I should never have been conceived. I'm like a plant that could have been awesome, but was grown wrong by fantastically idealistic people who had never grown a plant before. At some point, they realized it was a mistake, but i already existed, so we all tried to make the best of it. They tried to learn how to cultivate a person, and i tried to grow as well as i could, in my unfavorable environments, but i was never free from obstruction, and never given what i needed, so i never became healthy enough to survive without help. I was close a few times, but i could never manage to manifest more energy than was required to spend. Plus, too many other people created arbitrary problems for me, despite my lifelong non-aggression principle adherence. I tried to live by the golden rule, but constantly encountered people who took advantage of my lack of aggression. I always hoped i'd find at least a small group of people with mindsets and outlooks compatible with my own, but it never happened. "We" are apparently quite a rare breed; a dying breed. Eventually, the energy deficit and wear and tear i had accumulated, but without being able to acquire enough resources to correct it, became too much. I have a completely different understanding of what "life" is, than most people. Most people are living in a perpetual delusion; i have discarded mine, in favor of allowing myself to perceive actual realities. I'm suspicious of anything that seems to go my way, because no matter what i do, someone
else always manages to ruin it for me, any time i try to build anything worth building. "You only get what you can take; you only keep what you can protect." I can't protect anything i might build, so i should never build anything. If i try, it will inevitably be ruined by someone else, because i can't protect it.

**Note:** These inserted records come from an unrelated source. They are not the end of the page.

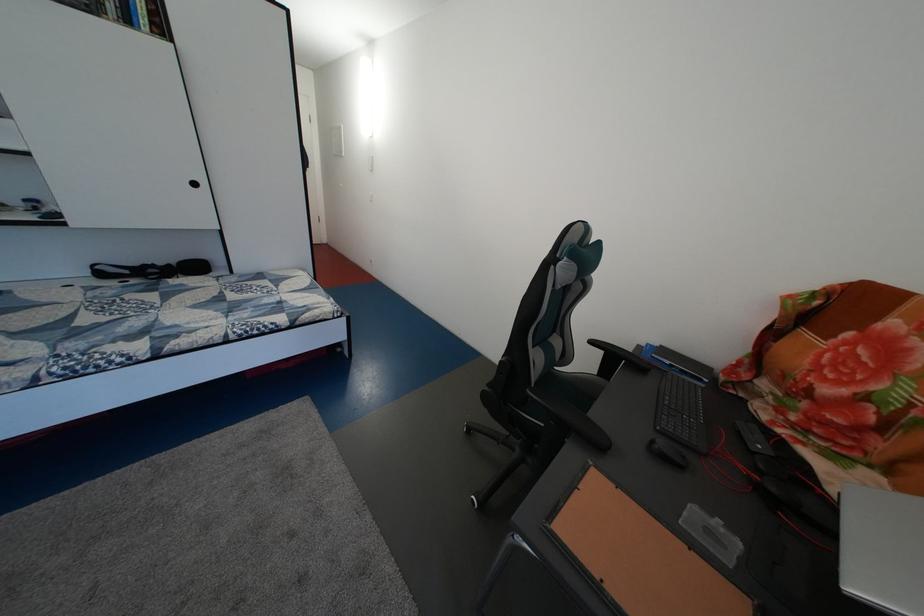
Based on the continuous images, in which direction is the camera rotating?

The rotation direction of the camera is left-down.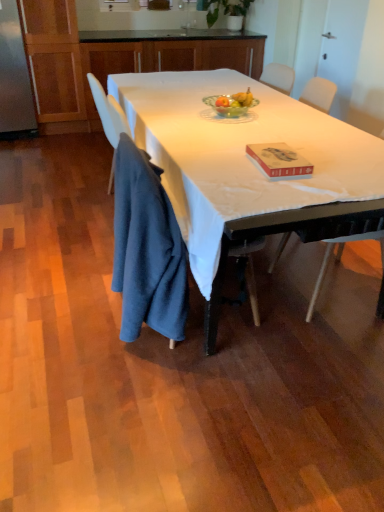
Question: Can you confirm if white matte table at center is smaller than green leafy plant at upper center?

Choices:
 (A) no
 (B) yes

Answer: (A)

Question: Is white matte table at center in front of green leafy plant at upper center?

Choices:
 (A) no
 (B) yes

Answer: (B)

Question: Is the position of white matte table at center more distant than that of green leafy plant at upper center?

Choices:
 (A) yes
 (B) no

Answer: (B)

Question: Considering the relative sizes of white matte table at center and green leafy plant at upper center in the image provided, is white matte table at center shorter than green leafy plant at upper center?

Choices:
 (A) yes
 (B) no

Answer: (B)

Question: From a real-world perspective, does white matte table at center stand above green leafy plant at upper center?

Choices:
 (A) no
 (B) yes

Answer: (A)

Question: Is white matte table at center looking in the opposite direction of green leafy plant at upper center?

Choices:
 (A) no
 (B) yes

Answer: (A)

Question: From a real-world perspective, is wooden cabinet at upper center, which appears as the 2th cabinetry when viewed from the top, below white glossy sink at upper center?

Choices:
 (A) no
 (B) yes

Answer: (B)

Question: Is wooden cabinet at upper center, which appears as the 2th cabinetry when viewed from the top, turned away from white glossy sink at upper center?

Choices:
 (A) yes
 (B) no

Answer: (A)

Question: Is wooden cabinet at upper center, positioned as the 1th cabinetry in bottom-to-top order, surrounding white glossy sink at upper center?

Choices:
 (A) no
 (B) yes

Answer: (B)

Question: Are wooden cabinet at upper center, positioned as the 1th cabinetry in bottom-to-top order, and white glossy sink at upper center making contact?

Choices:
 (A) yes
 (B) no

Answer: (B)

Question: Are wooden cabinet at upper center, which appears as the 2th cabinetry when viewed from the top, and white glossy sink at upper center located far from each other?

Choices:
 (A) yes
 (B) no

Answer: (B)

Question: Is wooden cabinet at upper center, which appears as the 2th cabinetry when viewed from the top, wider than white glossy sink at upper center?

Choices:
 (A) yes
 (B) no

Answer: (A)

Question: Is wooden cabinet at upper center, which appears as the 2th cabinetry when viewed from the top, at the left side of white matte table at center?

Choices:
 (A) yes
 (B) no

Answer: (A)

I know it must seem hard to believe, but it's possible to be great at avoiding bad decisions and bad situations, and still get fucked over. "That's life."
People don't want peace and love and cooperative prosperity; they want to kill each other and take the whole pie for themselves.
Having figured out so much of what's wrong with the world, and the people in it, and having spent so much energy to try to express to others (because i'd need their help, can't fix the world by myself), the ideas that need to be embraced, in order for all that's wrong to actually begin changing... i don't consider myself a "failure" at all, though superficial materialists love to paint me that way.
I didn't fail the world; the world failed me. And i'm not the only one.
Either way, i believe that when my life expires, there will be nothing else, and no more "me," and hence, i will no longer be a part of this world, so from here on out, i only half care what happens to it, because i realized that none of the important stuff will change in my lifetime. If those who think they'll live forever, want to kill each other and everyone else... fine. Good luck with that.
Meanwhile, i intend to spend most of the remainder of my life energy in pursuit of cannabis, because that is the only thing other than my dog, that makes me want to remain alive. And quite often, i consider that both of those factors combined, are still insufficient. I just don't want to leave my dog hangin' like that.